Bufera sulla Casa delle culture “in regalo”
La questione relativa alla Casa delle culture di Ponziana infiamma il dibattito politico nella seduta della Quarta Commissione consiliare presieduta da Salvatore Porro (Fdi). All’ordine del giorno la discussione della mozione presentata da Fabio Tuiach (Lega) nella quale si chiede «il ripristino della legalità nell’immobile di via Orlandini 38, occupato in modo abusivo da persone che disturbano i residenti con schiamazzi e musica ad alto volume ed imbrattamento delle pareti di edifici limitrofi», con l’impegno di «avviare, in collaborazione con l’Ater, un nuovo progetto a beneficio degli abitanti del rione». Ma a scatenare la bagarre politica è stata in particolare una delibera approvata dall’amministrazione comunale lo scorso mese di giugno. Un «atto di intesa» con il quale è stata assegnata «la disponibilità dell’immobile di via Orlandini 38 all'associazione “Ya Basta” a titolo precario e gratuito». Una delibera approvata dalla scorsa giunta il 3 giugno, alla vigilia delle elezioni amministrative e ratificata dagli uffici municipali qualche giorno più tardi, esattamente il 24 giugno, quando era già in carica la nuova amministrazione Dipiazza. Fatto questo che ha scatenato la rabbia dei consiglieri di maggioranza.

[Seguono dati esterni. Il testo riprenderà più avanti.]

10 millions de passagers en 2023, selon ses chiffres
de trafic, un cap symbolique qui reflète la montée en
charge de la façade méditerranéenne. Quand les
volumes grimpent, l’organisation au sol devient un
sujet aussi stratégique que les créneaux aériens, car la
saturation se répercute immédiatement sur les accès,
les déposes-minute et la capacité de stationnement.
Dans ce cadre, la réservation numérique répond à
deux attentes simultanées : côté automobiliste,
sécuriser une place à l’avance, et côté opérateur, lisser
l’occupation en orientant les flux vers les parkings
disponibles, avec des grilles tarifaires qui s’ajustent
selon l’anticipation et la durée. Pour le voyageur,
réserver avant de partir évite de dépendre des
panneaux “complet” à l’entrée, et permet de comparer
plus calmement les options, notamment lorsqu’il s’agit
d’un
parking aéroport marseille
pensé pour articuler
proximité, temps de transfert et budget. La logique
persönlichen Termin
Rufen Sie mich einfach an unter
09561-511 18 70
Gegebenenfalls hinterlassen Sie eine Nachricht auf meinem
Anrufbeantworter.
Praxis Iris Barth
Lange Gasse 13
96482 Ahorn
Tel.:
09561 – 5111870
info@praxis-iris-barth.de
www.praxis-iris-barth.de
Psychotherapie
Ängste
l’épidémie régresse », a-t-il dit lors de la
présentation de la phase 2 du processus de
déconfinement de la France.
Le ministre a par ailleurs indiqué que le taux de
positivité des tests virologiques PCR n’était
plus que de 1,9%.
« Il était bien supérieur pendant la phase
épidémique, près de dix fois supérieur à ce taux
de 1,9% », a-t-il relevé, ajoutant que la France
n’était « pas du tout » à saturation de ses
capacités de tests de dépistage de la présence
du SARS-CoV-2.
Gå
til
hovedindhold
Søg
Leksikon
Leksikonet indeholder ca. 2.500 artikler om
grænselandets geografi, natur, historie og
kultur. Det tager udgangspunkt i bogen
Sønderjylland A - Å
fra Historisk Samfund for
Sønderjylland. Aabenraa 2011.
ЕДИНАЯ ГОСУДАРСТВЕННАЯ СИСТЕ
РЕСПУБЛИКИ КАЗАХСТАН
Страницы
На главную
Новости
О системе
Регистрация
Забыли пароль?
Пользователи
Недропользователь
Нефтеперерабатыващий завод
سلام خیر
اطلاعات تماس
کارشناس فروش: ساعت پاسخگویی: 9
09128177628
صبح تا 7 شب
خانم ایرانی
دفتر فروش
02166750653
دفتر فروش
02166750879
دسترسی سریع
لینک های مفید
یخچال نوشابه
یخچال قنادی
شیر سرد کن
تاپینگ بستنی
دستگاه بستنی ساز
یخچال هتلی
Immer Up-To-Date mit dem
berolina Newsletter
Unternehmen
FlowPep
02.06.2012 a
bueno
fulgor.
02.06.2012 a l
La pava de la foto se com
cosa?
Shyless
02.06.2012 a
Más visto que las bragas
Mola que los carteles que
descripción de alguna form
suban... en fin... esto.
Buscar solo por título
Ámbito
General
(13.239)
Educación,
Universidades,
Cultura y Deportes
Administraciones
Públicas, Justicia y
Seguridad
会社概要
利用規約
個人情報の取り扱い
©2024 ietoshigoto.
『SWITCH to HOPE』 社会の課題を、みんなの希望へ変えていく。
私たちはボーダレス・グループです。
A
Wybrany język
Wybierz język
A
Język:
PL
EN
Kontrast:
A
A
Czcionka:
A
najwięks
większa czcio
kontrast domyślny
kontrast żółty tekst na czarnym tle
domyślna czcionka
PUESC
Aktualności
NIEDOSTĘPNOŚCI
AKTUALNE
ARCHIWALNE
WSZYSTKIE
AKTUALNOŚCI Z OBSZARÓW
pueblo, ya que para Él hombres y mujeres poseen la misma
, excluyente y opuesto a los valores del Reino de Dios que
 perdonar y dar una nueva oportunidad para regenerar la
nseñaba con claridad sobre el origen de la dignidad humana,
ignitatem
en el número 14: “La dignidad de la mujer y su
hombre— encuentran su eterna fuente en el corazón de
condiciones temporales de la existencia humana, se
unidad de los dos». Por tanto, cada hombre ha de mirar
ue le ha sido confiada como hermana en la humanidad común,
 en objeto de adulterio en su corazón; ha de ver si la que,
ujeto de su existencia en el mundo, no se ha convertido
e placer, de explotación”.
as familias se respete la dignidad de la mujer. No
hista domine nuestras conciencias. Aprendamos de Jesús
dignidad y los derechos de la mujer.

«Siamo di fronte ad un atto pre-elettorale della passata amministrazione che grida vendetta», ha attaccato Everest Bertoli (Fi): «Il Comune ha avuto dall’Ater la disponibilità dell’immobile già a febbraio e dunque c’era tutto il tempo per avviare una selezione. Un atto che non rispecchia l’indirizzo politico dell’attuale giunta che dunque ha pieno diritto di procedere in tempi celeri alla revoca del provvedimento per poi indire un nuovo bando di assegnazione degli spazi».
Concetti ripresi dal vicesindaco Pierpaolo Roberti, che parla di «una scelta politica della passata amministrazione che non ha affrontato temi importanti come il Piano anticorruzione, ma ha sentito l’urgenza di concedere uno spazio in continuità a chi lo gestiva in precedenza», e da Paolo Polidori, capogruppo Lega Nord, per il quale si tratta di «un provvedimento di bassa politica, inadeguato e strumentale che riguarda un luogo nel quale va ristabilito un principio di legalità».
Non si è fatta attendere la replica della capogruppo Pd Fabiana Martini, già vicesindaco, la prima a fare riferimento in aula al documento che ha scatenato la bagarre. «È la dimostrazione che non c’è nulla di strano e di nascosto», ha puntualizzato: «Parliamo di un atto ufficiale che evidenzia che non siamo di fronte ad una occupazione abusiva dell’immobile. Si tratta di un percorso intrapreso anche in altre occasioni, come nel caso del Circolo Miani, con una mozione approvata peraltro all’unanimità dal Consiglio comunale. I documenti amministrativi richiedono tempi lunghi e questo spiega l’approvazione in extremis. E' un fatto normale che alcuni atti siano ratificati negli ultimi giorni di mandato».
Per Maria Teresa Bassa Poropat (Insieme per Trieste) «la possibilità di affidare quegli spazi a titolo gratuito era stata affrontata già ad inizio anno da Provincia e Comune e dunque non si tratta di una decisione dell'ultimo minuto». Ad animare la discussione anche le preoccupazioni espresse da molti consiglieri di maggioranza per una situazione che «crea paura e disagio tra i residenti» e dove era «già scattata una denuncia contro ignoti per un cambio delle serrature dell’immobile», cui ha risposto Marco Toncelli (Pd), secondo cui «c’è bisogno di maggiori elementi per affrontare una discussione seria sul tema». Le delucidazioni del caso sono arrivate da Antonio Ius, direttore Ater Trieste, che ha precisato che «i locali in questione sono di proprietà dell’Ater e possono essere affittati ad associazioni di volontariato e promozione sociale individuati dal Comune, come peraltro previsto dalla legge regionale del 2014», mentre il comandante della polizia Locale Sergio Abbate ha evidenziato che «nel caso di alcuni graffiti non autorizzati vi è la possibilità, viste le sigle, che siano collegabili a persone che frequentano la Casa delle culture, ma per far scattare la sanzione va individuato il singolo autore del degrado e fino ad oggi ciò non è stato possibile».